Problem: Images are not part of the copy; transcribe all the data exactly.
Task data below:
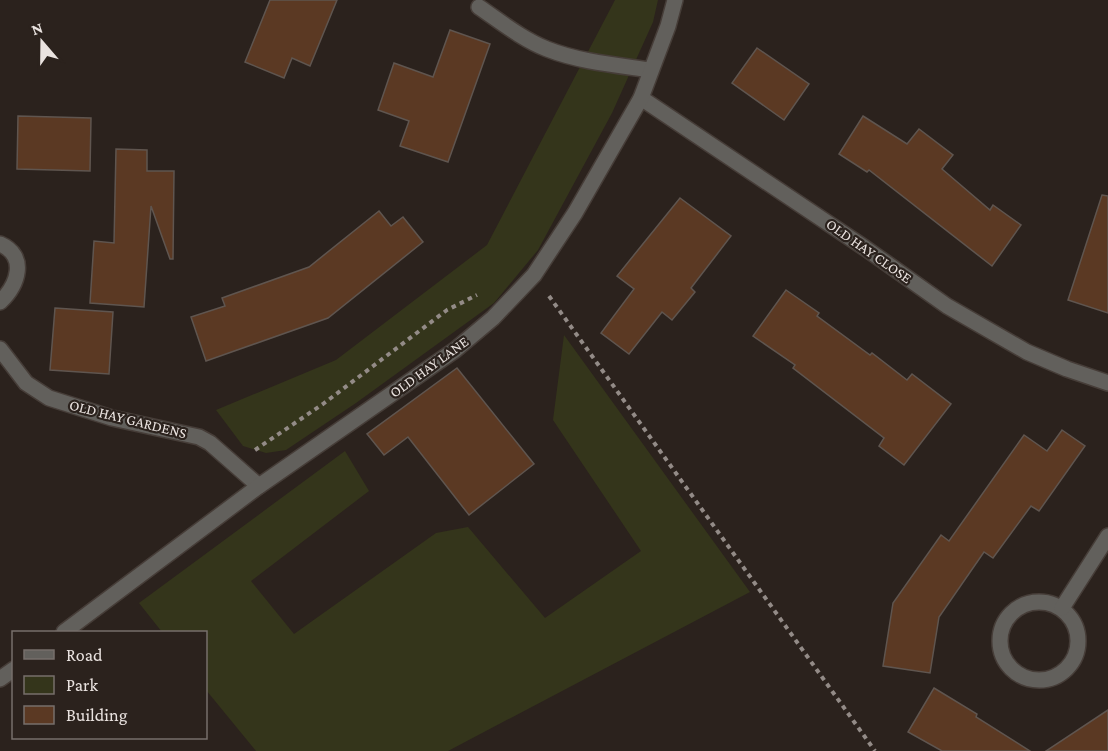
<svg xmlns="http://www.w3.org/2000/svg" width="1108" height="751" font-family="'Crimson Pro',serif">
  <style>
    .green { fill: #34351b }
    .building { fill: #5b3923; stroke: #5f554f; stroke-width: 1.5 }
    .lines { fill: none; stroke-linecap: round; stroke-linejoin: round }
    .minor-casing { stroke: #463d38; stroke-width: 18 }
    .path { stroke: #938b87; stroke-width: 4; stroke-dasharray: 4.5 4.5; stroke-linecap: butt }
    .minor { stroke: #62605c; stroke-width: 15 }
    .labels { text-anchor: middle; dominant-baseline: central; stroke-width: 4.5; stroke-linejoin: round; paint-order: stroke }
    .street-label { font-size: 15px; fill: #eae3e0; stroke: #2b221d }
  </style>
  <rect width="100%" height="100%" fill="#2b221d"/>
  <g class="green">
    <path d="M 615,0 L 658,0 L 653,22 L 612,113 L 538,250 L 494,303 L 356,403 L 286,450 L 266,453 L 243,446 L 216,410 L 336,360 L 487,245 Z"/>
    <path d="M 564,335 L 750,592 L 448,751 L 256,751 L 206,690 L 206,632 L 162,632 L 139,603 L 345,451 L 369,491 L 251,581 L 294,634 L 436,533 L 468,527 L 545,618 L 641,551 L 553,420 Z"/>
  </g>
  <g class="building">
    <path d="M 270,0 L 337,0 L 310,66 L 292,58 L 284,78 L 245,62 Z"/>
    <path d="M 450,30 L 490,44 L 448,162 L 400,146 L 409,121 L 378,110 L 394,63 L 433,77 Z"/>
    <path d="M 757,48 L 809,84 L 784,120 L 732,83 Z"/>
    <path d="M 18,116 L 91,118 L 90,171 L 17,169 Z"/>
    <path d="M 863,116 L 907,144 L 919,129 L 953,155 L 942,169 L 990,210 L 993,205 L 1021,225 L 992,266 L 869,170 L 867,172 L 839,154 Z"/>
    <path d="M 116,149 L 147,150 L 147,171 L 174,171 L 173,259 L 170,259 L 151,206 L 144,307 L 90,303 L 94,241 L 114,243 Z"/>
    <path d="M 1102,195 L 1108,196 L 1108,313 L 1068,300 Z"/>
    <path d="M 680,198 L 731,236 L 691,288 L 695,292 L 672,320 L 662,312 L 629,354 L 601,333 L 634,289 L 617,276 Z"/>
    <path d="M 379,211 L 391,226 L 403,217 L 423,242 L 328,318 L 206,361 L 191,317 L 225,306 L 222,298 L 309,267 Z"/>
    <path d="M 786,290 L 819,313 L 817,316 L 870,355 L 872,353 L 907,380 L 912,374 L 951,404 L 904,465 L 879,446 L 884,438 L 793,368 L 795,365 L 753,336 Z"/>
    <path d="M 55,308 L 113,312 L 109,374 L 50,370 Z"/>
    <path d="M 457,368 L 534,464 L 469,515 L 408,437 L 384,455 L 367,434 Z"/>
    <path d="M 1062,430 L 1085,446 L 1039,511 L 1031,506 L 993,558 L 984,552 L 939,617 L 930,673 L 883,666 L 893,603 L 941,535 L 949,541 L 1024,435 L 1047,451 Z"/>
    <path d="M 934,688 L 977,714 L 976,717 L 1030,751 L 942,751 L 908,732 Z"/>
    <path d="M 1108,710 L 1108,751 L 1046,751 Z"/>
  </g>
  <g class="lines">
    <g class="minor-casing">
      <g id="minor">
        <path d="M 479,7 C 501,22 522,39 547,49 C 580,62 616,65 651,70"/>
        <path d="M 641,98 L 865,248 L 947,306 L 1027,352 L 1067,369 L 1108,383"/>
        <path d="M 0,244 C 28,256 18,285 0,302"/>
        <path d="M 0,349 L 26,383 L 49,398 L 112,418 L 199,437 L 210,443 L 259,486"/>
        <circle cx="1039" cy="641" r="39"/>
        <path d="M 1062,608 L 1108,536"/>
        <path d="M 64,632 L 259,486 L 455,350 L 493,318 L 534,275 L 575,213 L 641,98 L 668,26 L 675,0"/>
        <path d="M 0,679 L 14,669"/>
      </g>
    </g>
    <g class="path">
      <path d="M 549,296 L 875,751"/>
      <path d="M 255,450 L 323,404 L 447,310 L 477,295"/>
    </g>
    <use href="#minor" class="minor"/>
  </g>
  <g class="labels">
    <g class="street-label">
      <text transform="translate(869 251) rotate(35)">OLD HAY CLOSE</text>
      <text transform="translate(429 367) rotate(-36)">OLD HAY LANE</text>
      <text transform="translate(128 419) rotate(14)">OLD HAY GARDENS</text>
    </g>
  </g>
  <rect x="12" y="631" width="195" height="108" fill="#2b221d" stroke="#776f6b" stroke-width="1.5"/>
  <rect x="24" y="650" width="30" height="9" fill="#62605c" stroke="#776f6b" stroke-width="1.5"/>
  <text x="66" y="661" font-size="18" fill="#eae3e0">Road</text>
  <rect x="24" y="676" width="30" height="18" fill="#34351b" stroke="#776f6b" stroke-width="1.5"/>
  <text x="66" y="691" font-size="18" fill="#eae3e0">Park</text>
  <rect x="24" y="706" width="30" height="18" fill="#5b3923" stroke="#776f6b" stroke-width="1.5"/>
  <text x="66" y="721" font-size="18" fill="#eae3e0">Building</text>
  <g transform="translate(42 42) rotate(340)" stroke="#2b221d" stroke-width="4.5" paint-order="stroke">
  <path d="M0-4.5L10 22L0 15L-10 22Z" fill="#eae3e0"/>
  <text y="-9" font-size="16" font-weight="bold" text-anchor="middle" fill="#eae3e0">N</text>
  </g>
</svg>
End of Task data.
Completed task:
<svg xmlns="http://www.w3.org/2000/svg" width="1108" height="751" font-family="'Crimson Pro',serif">
  <style>
    .green { fill: #34351b }
    .building { fill: #5b3923; stroke: #5f554f; stroke-width: 1.5 }
    .lines { fill: none; stroke-linecap: round; stroke-linejoin: round }
    .minor-casing { stroke: #463d38; stroke-width: 18 }
    .path { stroke: #938b87; stroke-width: 4; stroke-dasharray: 4.5 4.5; stroke-linecap: butt }
    .minor { stroke: #62605c; stroke-width: 15 }
    .labels { text-anchor: middle; dominant-baseline: central; stroke-width: 4.5; stroke-linejoin: round; paint-order: stroke }
    .street-label { font-size: 15px; fill: #eae3e0; stroke: #2b221d }
  </style>
  <rect width="100%" height="100%" fill="#2b221d"/>
  <g class="green">
    <path d="M 615,0 L 658,0 L 653,22 L 612,113 L 538,250 L 494,303 L 356,403 L 286,450 L 266,453 L 243,446 L 216,410 L 336,360 L 487,245 Z"/>
    <path d="M 564,335 L 750,592 L 448,751 L 256,751 L 206,690 L 206,632 L 162,632 L 139,603 L 345,451 L 369,491 L 251,581 L 294,634 L 436,533 L 468,527 L 545,618 L 641,551 L 553,420 Z"/>
  </g>
  <g class="building">
    <path d="M 270,0 L 337,0 L 310,66 L 292,58 L 284,78 L 245,62 Z"/>
    <path d="M 450,30 L 490,44 L 448,162 L 400,146 L 409,121 L 378,110 L 394,63 L 433,77 Z"/>
    <path d="M 757,48 L 809,84 L 784,120 L 732,83 Z"/>
    <path d="M 18,116 L 91,118 L 90,171 L 17,169 Z"/>
    <path d="M 863,116 L 907,144 L 919,129 L 953,155 L 942,169 L 990,210 L 993,205 L 1021,225 L 992,266 L 869,170 L 867,172 L 839,154 Z"/>
    <path d="M 116,149 L 147,150 L 147,171 L 174,171 L 173,259 L 170,259 L 151,206 L 144,307 L 90,303 L 94,241 L 114,243 Z"/>
    <path d="M 1102,195 L 1108,196 L 1108,313 L 1068,300 Z"/>
    <path d="M 680,198 L 731,236 L 691,288 L 695,292 L 672,320 L 662,312 L 629,354 L 601,333 L 634,289 L 617,276 Z"/>
    <path d="M 379,211 L 391,226 L 403,217 L 423,242 L 328,318 L 206,361 L 191,317 L 225,306 L 222,298 L 309,267 Z"/>
    <path d="M 786,290 L 819,313 L 817,316 L 870,355 L 872,353 L 907,380 L 912,374 L 951,404 L 904,465 L 879,446 L 884,438 L 793,368 L 795,365 L 753,336 Z"/>
    <path d="M 55,308 L 113,312 L 109,374 L 50,370 Z"/>
    <path d="M 457,368 L 534,464 L 469,515 L 408,437 L 384,455 L 367,434 Z"/>
    <path d="M 1062,430 L 1085,446 L 1039,511 L 1031,506 L 993,558 L 984,552 L 939,617 L 930,673 L 883,666 L 893,603 L 941,535 L 949,541 L 1024,435 L 1047,451 Z"/>
    <path d="M 934,688 L 977,714 L 976,717 L 1030,751 L 942,751 L 908,732 Z"/>
    <path d="M 1108,710 L 1108,751 L 1046,751 Z"/>
  </g>
  <g class="lines">
    <g class="minor-casing">
      <g id="minor">
        <path d="M 479,7 C 501,22 522,39 547,49 C 580,62 616,65 651,70"/>
        <path d="M 641,98 L 865,248 L 947,306 L 1027,352 L 1067,369 L 1108,383"/>
        <path d="M 0,244 C 28,256 18,285 0,302"/>
        <path d="M 0,349 L 26,383 L 49,398 L 112,418 L 199,437 L 210,443 L 259,486"/>
        <circle cx="1039" cy="641" r="39"/>
        <path d="M 1062,608 L 1108,536"/>
        <path d="M 64,632 L 259,486 L 455,350 L 493,318 L 534,275 L 575,213 L 641,98 L 668,26 L 675,0"/>
        <path d="M 0,679 L 14,669"/>
      </g>
    </g>
    <g class="path">
      <path d="M 549,296 L 875,751"/>
      <path d="M 255,450 L 323,404 L 447,310 L 477,295"/>
    </g>
    <use href="#minor" class="minor"/>
  </g>
  <g class="labels">
    <g class="street-label">
      <text transform="translate(869 251) rotate(35)">OLD HAY CLOSE</text>
      <text transform="translate(429 367) rotate(-36)">OLD HAY LANE</text>
      <text transform="translate(128 419) rotate(14)">OLD HAY GARDENS</text>
    </g>
  </g>
  <rect x="12" y="631" width="195" height="108" fill="#2b221d" stroke="#776f6b" stroke-width="1.5"/>
  <rect x="24" y="650" width="30" height="9" fill="#62605c" stroke="#776f6b" stroke-width="1.5"/>
  <text x="66" y="661" font-size="18" fill="#eae3e0">Road</text>
  <rect x="24" y="676" width="30" height="18" fill="#34351b" stroke="#776f6b" stroke-width="1.5"/>
  <text x="66" y="691" font-size="18" fill="#eae3e0">Park</text>
  <rect x="24" y="706" width="30" height="18" fill="#5b3923" stroke="#776f6b" stroke-width="1.5"/>
  <text x="66" y="721" font-size="18" fill="#eae3e0">Building</text>
  <g transform="translate(42 42) rotate(340)" stroke="#2b221d" stroke-width="4.5" paint-order="stroke">
  <path d="M0-4.5L10 22L0 15L-10 22Z" fill="#eae3e0"/>
  <text y="-9" font-size="16" font-weight="bold" text-anchor="middle" fill="#eae3e0">N</text>
  </g>
</svg>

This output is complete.